Data below:

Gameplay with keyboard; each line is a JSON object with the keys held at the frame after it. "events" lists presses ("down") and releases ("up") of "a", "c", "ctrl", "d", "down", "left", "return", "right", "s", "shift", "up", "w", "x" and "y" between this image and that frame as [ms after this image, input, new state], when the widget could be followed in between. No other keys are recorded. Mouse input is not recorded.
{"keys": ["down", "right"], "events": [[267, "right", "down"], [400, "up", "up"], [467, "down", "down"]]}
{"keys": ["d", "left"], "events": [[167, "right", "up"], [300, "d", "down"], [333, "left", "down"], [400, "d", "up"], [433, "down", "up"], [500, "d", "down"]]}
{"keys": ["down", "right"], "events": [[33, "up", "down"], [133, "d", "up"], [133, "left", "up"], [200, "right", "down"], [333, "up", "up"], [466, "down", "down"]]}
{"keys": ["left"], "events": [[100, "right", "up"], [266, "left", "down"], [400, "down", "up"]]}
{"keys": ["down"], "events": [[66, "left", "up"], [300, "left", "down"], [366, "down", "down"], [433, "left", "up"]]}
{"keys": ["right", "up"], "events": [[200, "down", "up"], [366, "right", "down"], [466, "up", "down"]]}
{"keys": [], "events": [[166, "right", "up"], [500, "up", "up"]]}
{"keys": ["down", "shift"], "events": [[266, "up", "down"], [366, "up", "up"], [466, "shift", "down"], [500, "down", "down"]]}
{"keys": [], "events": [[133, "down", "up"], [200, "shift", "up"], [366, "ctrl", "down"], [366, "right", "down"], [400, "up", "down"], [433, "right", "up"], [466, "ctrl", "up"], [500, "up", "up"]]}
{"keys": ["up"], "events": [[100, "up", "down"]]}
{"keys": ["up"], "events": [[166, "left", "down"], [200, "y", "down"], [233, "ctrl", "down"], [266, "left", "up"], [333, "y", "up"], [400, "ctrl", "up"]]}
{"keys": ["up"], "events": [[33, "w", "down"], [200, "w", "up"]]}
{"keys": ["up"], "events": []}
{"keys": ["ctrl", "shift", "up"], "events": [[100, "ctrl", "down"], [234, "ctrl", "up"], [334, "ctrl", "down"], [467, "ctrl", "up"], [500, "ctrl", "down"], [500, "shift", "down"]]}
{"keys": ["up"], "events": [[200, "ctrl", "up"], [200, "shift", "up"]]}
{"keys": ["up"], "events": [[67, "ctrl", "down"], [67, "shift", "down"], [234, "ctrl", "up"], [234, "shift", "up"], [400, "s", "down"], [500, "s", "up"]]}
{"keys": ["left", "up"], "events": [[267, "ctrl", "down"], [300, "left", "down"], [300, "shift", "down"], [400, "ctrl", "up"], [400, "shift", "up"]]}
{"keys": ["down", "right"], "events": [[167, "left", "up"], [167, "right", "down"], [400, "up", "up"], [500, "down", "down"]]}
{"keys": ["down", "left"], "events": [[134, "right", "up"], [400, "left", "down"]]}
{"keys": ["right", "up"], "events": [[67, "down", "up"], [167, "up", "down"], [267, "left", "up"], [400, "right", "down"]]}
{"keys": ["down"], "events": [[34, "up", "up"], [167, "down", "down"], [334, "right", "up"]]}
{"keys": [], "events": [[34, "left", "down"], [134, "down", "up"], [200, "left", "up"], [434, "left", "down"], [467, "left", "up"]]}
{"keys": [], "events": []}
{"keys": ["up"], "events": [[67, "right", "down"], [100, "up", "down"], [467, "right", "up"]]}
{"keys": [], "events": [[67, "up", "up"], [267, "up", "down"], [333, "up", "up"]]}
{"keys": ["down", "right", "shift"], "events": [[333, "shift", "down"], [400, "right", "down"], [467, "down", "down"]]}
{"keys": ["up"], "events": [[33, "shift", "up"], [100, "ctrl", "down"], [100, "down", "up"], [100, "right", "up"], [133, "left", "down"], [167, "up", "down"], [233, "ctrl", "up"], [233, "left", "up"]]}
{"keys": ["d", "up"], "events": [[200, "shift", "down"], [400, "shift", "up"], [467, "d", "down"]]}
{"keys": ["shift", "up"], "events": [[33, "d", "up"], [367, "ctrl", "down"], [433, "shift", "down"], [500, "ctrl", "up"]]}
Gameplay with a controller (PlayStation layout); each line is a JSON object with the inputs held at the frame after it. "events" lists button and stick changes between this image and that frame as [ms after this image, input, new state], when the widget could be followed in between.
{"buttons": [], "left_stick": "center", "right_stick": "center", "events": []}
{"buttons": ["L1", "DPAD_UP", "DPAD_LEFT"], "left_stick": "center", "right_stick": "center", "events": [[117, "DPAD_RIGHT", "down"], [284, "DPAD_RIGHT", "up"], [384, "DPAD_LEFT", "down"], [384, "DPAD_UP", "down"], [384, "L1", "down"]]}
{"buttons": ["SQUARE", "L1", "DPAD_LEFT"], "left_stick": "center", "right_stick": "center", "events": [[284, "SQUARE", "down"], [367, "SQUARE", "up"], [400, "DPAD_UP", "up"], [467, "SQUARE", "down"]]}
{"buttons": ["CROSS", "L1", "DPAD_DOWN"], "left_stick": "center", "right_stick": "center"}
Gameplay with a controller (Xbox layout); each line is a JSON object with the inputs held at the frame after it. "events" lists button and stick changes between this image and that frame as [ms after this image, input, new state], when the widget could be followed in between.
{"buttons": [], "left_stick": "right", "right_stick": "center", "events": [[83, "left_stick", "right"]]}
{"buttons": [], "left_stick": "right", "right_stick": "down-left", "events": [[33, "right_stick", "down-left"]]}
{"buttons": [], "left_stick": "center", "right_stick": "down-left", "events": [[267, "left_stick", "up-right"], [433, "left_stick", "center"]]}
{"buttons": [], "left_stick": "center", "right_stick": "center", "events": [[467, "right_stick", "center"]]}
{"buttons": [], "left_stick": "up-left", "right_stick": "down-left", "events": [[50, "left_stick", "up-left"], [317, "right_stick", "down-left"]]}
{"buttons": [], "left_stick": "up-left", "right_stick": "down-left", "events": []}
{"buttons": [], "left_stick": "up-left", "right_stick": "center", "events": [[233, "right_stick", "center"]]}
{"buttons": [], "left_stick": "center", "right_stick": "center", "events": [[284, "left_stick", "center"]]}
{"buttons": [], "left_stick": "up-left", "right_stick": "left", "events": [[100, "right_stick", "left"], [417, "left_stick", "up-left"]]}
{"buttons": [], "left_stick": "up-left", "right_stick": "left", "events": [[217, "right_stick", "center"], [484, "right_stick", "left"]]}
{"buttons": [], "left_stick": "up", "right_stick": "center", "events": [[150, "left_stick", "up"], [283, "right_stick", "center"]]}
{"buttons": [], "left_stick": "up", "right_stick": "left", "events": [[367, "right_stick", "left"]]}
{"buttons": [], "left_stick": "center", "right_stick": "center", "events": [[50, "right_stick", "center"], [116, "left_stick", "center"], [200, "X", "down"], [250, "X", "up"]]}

End of Data.

=== About this exercise ===
Retype each line of the listing exactly as it was given above.

=== Response ===
Gameplay with keyboard; each line is a JSON object with the keys held at the frame after it. "events" lists presses ("down") and releases ("up") of "a", "c", "ctrl", "d", "down", "left", "return", "right", "s", "shift", "up", "w", "x" and "y" between this image and that frame as [ms after this image, input, new state], when the widget could be followed in between. No other keys are recorded. Mouse input is not recorded.
{"keys": ["down", "right"], "events": [[267, "right", "down"], [400, "up", "up"], [467, "down", "down"]]}
{"keys": ["d", "left"], "events": [[167, "right", "up"], [300, "d", "down"], [333, "left", "down"], [400, "d", "up"], [433, "down", "up"], [500, "d", "down"]]}
{"keys": ["down", "right"], "events": [[33, "up", "down"], [133, "d", "up"], [133, "left", "up"], [200, "right", "down"], [333, "up", "up"], [466, "down", "down"]]}
{"keys": ["left"], "events": [[100, "right", "up"], [266, "left", "down"], [400, "down", "up"]]}
{"keys": ["down"], "events": [[66, "left", "up"], [300, "left", "down"], [366, "down", "down"], [433, "left", "up"]]}
{"keys": ["right", "up"], "events": [[200, "down", "up"], [366, "right", "down"], [466, "up", "down"]]}
{"keys": [], "events": [[166, "right", "up"], [500, "up", "up"]]}
{"keys": ["down", "shift"], "events": [[266, "up", "down"], [366, "up", "up"], [466, "shift", "down"], [500, "down", "down"]]}
{"keys": [], "events": [[133, "down", "up"], [200, "shift", "up"], [366, "ctrl", "down"], [366, "right", "down"], [400, "up", "down"], [433, "right", "up"], [466, "ctrl", "up"], [500, "up", "up"]]}
{"keys": ["up"], "events": [[100, "up", "down"]]}
{"keys": ["up"], "events": [[166, "left", "down"], [200, "y", "down"], [233, "ctrl", "down"], [266, "left", "up"], [333, "y", "up"], [400, "ctrl", "up"]]}
{"keys": ["up"], "events": [[33, "w", "down"], [200, "w", "up"]]}
{"keys": ["up"], "events": []}
{"keys": ["ctrl", "shift", "up"], "events": [[100, "ctrl", "down"], [234, "ctrl", "up"], [334, "ctrl", "down"], [467, "ctrl", "up"], [500, "ctrl", "down"], [500, "shift", "down"]]}
{"keys": ["up"], "events": [[200, "ctrl", "up"], [200, "shift", "up"]]}
{"keys": ["up"], "events": [[67, "ctrl", "down"], [67, "shift", "down"], [234, "ctrl", "up"], [234, "shift", "up"], [400, "s", "down"], [500, "s", "up"]]}
{"keys": ["left", "up"], "events": [[267, "ctrl", "down"], [300, "left", "down"], [300, "shift", "down"], [400, "ctrl", "up"], [400, "shift", "up"]]}
{"keys": ["down", "right"], "events": [[167, "left", "up"], [167, "right", "down"], [400, "up", "up"], [500, "down", "down"]]}
{"keys": ["down", "left"], "events": [[134, "right", "up"], [400, "left", "down"]]}
{"keys": ["right", "up"], "events": [[67, "down", "up"], [167, "up", "down"], [267, "left", "up"], [400, "right", "down"]]}
{"keys": ["down"], "events": [[34, "up", "up"], [167, "down", "down"], [334, "right", "up"]]}
{"keys": [], "events": [[34, "left", "down"], [134, "down", "up"], [200, "left", "up"], [434, "left", "down"], [467, "left", "up"]]}
{"keys": [], "events": []}
{"keys": ["up"], "events": [[67, "right", "down"], [100, "up", "down"], [467, "right", "up"]]}
{"keys": [], "events": [[67, "up", "up"], [267, "up", "down"], [333, "up", "up"]]}
{"keys": ["down", "right", "shift"], "events": [[333, "shift", "down"], [400, "right", "down"], [467, "down", "down"]]}
{"keys": ["up"], "events": [[33, "shift", "up"], [100, "ctrl", "down"], [100, "down", "up"], [100, "right", "up"], [133, "left", "down"], [167, "up", "down"], [233, "ctrl", "up"], [233, "left", "up"]]}
{"keys": ["d", "up"], "events": [[200, "shift", "down"], [400, "shift", "up"], [467, "d", "down"]]}
{"keys": ["shift", "up"], "events": [[33, "d", "up"], [367, "ctrl", "down"], [433, "shift", "down"], [500, "ctrl", "up"]]}
Gameplay with a controller (PlayStation layout); each line is a JSON object with the inputs held at the frame after it. "events" lists button and stick changes between this image and that frame as [ms after this image, input, new state], when the widget could be followed in between.
{"buttons": [], "left_stick": "center", "right_stick": "center", "events": []}
{"buttons": ["L1", "DPAD_UP", "DPAD_LEFT"], "left_stick": "center", "right_stick": "center", "events": [[117, "DPAD_RIGHT", "down"], [284, "DPAD_RIGHT", "up"], [384, "DPAD_LEFT", "down"], [384, "DPAD_UP", "down"], [384, "L1", "down"]]}
{"buttons": ["SQUARE", "L1", "DPAD_LEFT"], "left_stick": "center", "right_stick": "center", "events": [[284, "SQUARE", "down"], [367, "SQUARE", "up"], [400, "DPAD_UP", "up"], [467, "SQUARE", "down"]]}
{"buttons": ["CROSS", "L1", "DPAD_DOWN"], "left_stick": "center", "right_stick": "center"}
Gameplay with a controller (Xbox layout); each line is a JSON object with the inputs held at the frame after it. "events" lists button and stick changes between this image and that frame as [ms after this image, input, new state], when the widget could be followed in between.
{"buttons": [], "left_stick": "right", "right_stick": "center", "events": [[83, "left_stick", "right"]]}
{"buttons": [], "left_stick": "right", "right_stick": "down-left", "events": [[33, "right_stick", "down-left"]]}
{"buttons": [], "left_stick": "center", "right_stick": "down-left", "events": [[267, "left_stick", "up-right"], [433, "left_stick", "center"]]}
{"buttons": [], "left_stick": "center", "right_stick": "center", "events": [[467, "right_stick", "center"]]}
{"buttons": [], "left_stick": "up-left", "right_stick": "down-left", "events": [[50, "left_stick", "up-left"], [317, "right_stick", "down-left"]]}
{"buttons": [], "left_stick": "up-left", "right_stick": "down-left", "events": []}
{"buttons": [], "left_stick": "up-left", "right_stick": "center", "events": [[233, "right_stick", "center"]]}
{"buttons": [], "left_stick": "center", "right_stick": "center", "events": [[284, "left_stick", "center"]]}
{"buttons": [], "left_stick": "up-left", "right_stick": "left", "events": [[100, "right_stick", "left"], [417, "left_stick", "up-left"]]}
{"buttons": [], "left_stick": "up-left", "right_stick": "left", "events": [[217, "right_stick", "center"], [484, "right_stick", "left"]]}
{"buttons": [], "left_stick": "up", "right_stick": "center", "events": [[150, "left_stick", "up"], [283, "right_stick", "center"]]}
{"buttons": [], "left_stick": "up", "right_stick": "left", "events": [[367, "right_stick", "left"]]}
{"buttons": [], "left_stick": "center", "right_stick": "center", "events": [[50, "right_stick", "center"], [116, "left_stick", "center"], [200, "X", "down"], [250, "X", "up"]]}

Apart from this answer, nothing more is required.